• [To-do item] Report each line of the records below that contains the word "minimum". Treat uppercase and lowercase letters as different.

(Rendered chart images)
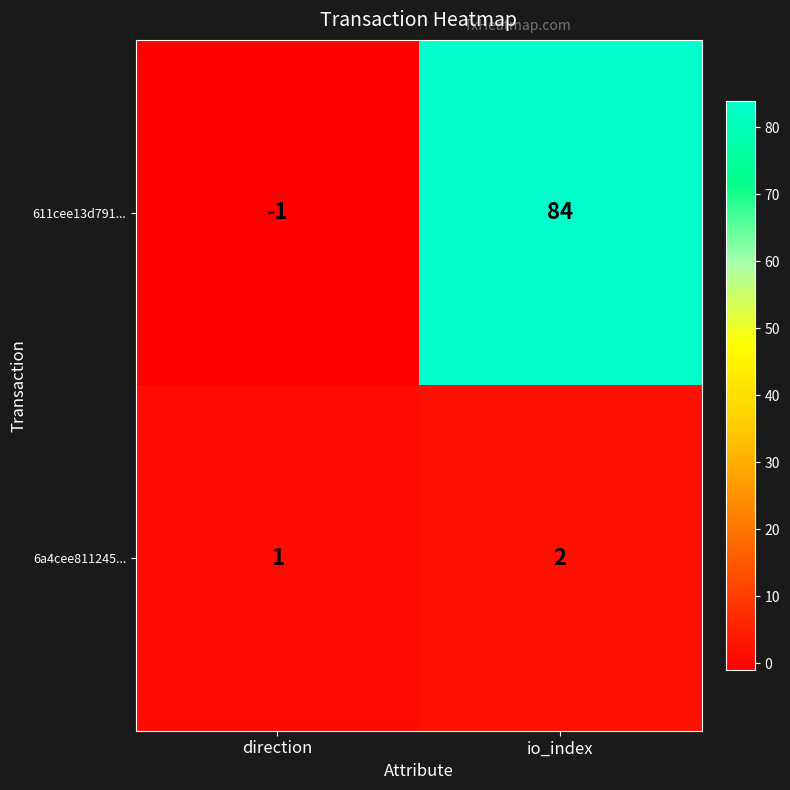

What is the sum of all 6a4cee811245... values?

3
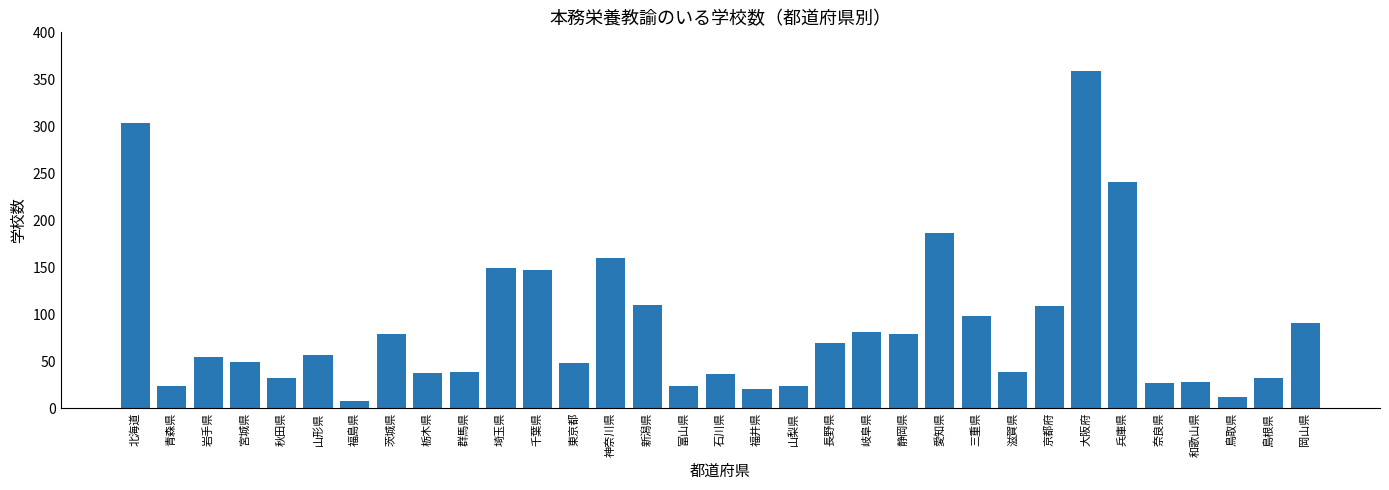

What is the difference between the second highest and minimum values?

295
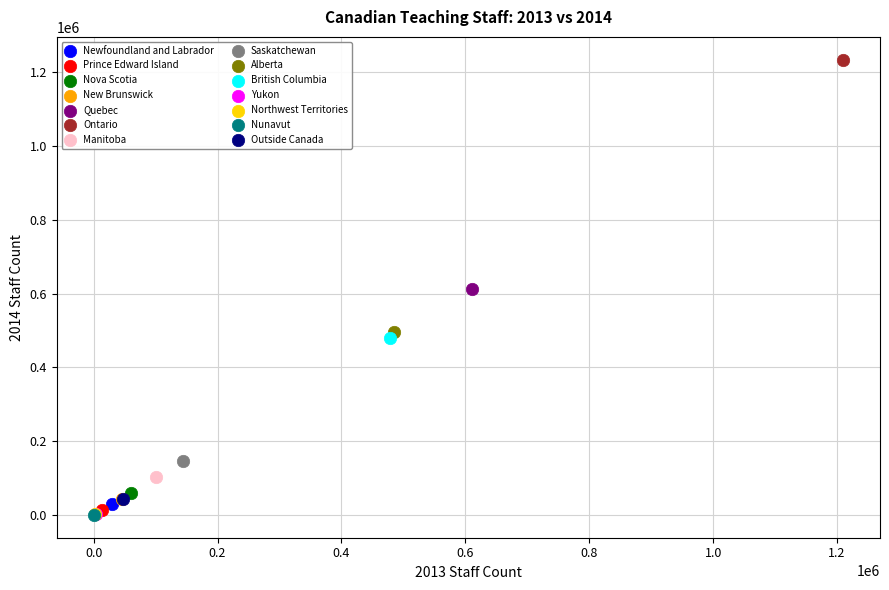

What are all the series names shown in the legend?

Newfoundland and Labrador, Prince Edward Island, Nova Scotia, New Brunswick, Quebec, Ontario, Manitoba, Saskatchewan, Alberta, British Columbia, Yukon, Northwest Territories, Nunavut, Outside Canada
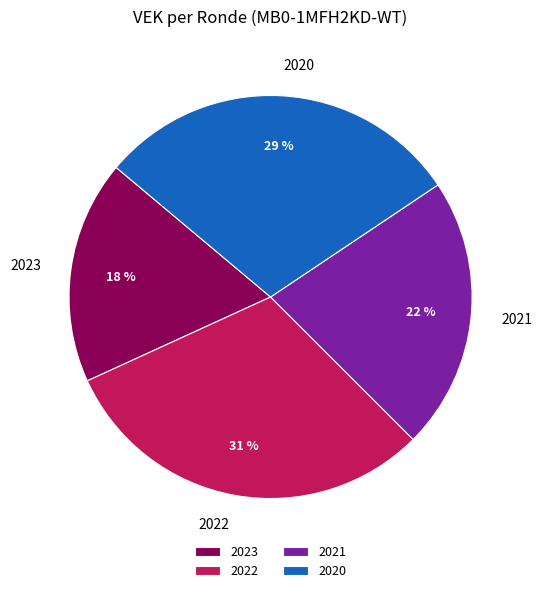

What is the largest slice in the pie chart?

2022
---
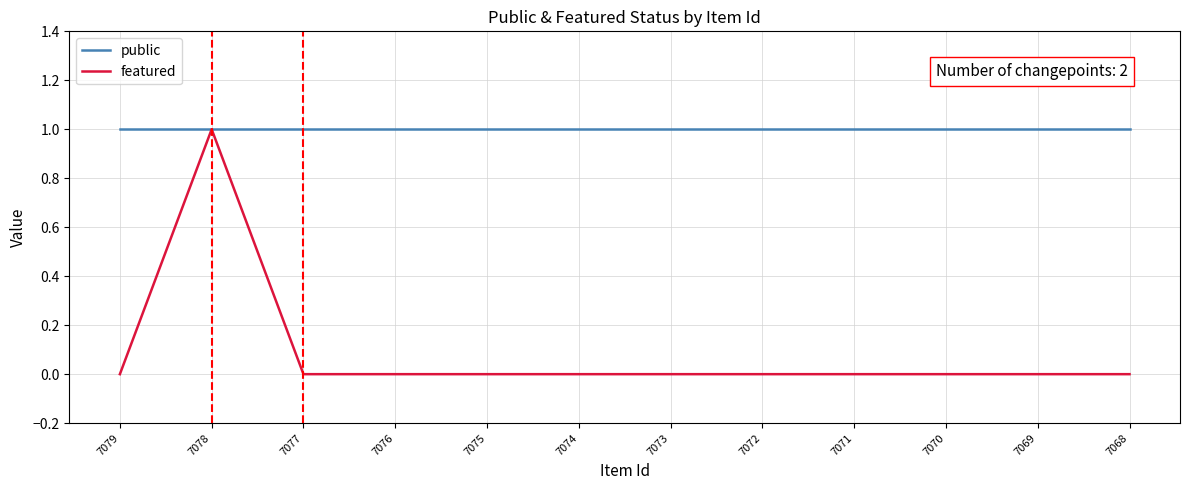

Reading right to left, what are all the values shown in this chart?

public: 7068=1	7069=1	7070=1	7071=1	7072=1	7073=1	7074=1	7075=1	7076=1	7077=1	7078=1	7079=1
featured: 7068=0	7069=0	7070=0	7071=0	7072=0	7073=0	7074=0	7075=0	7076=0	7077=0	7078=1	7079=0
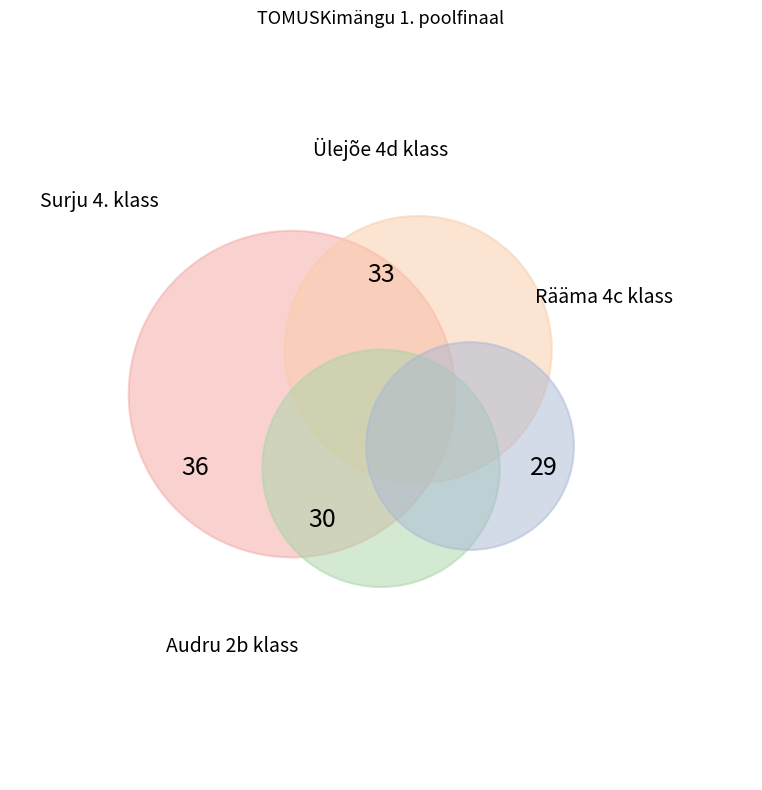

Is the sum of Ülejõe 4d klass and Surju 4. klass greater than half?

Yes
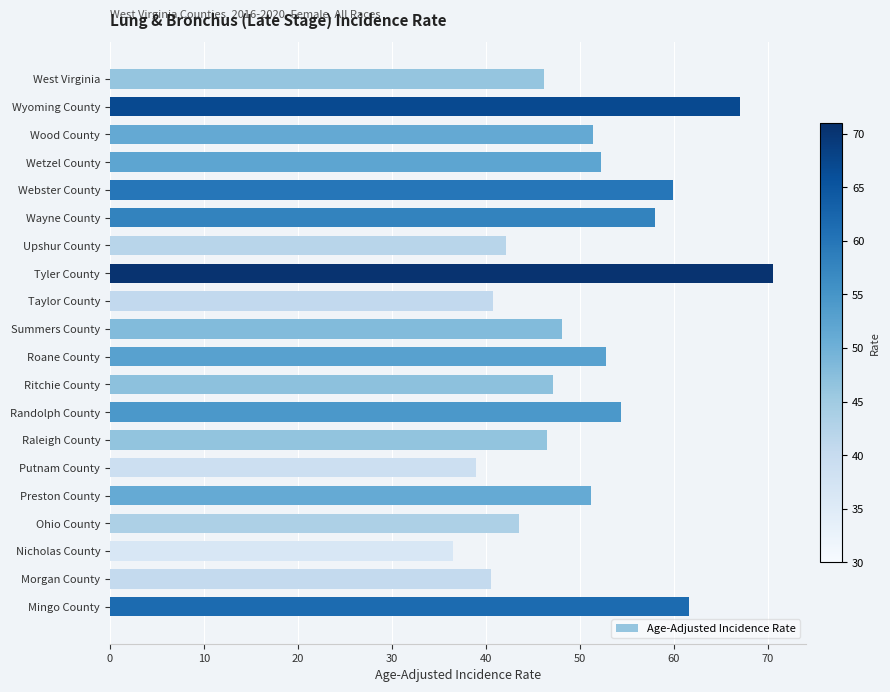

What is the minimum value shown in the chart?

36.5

• [Solution to this task]
What is the difference between the second highest and minimum values?
What is the minimum value shown in the chart?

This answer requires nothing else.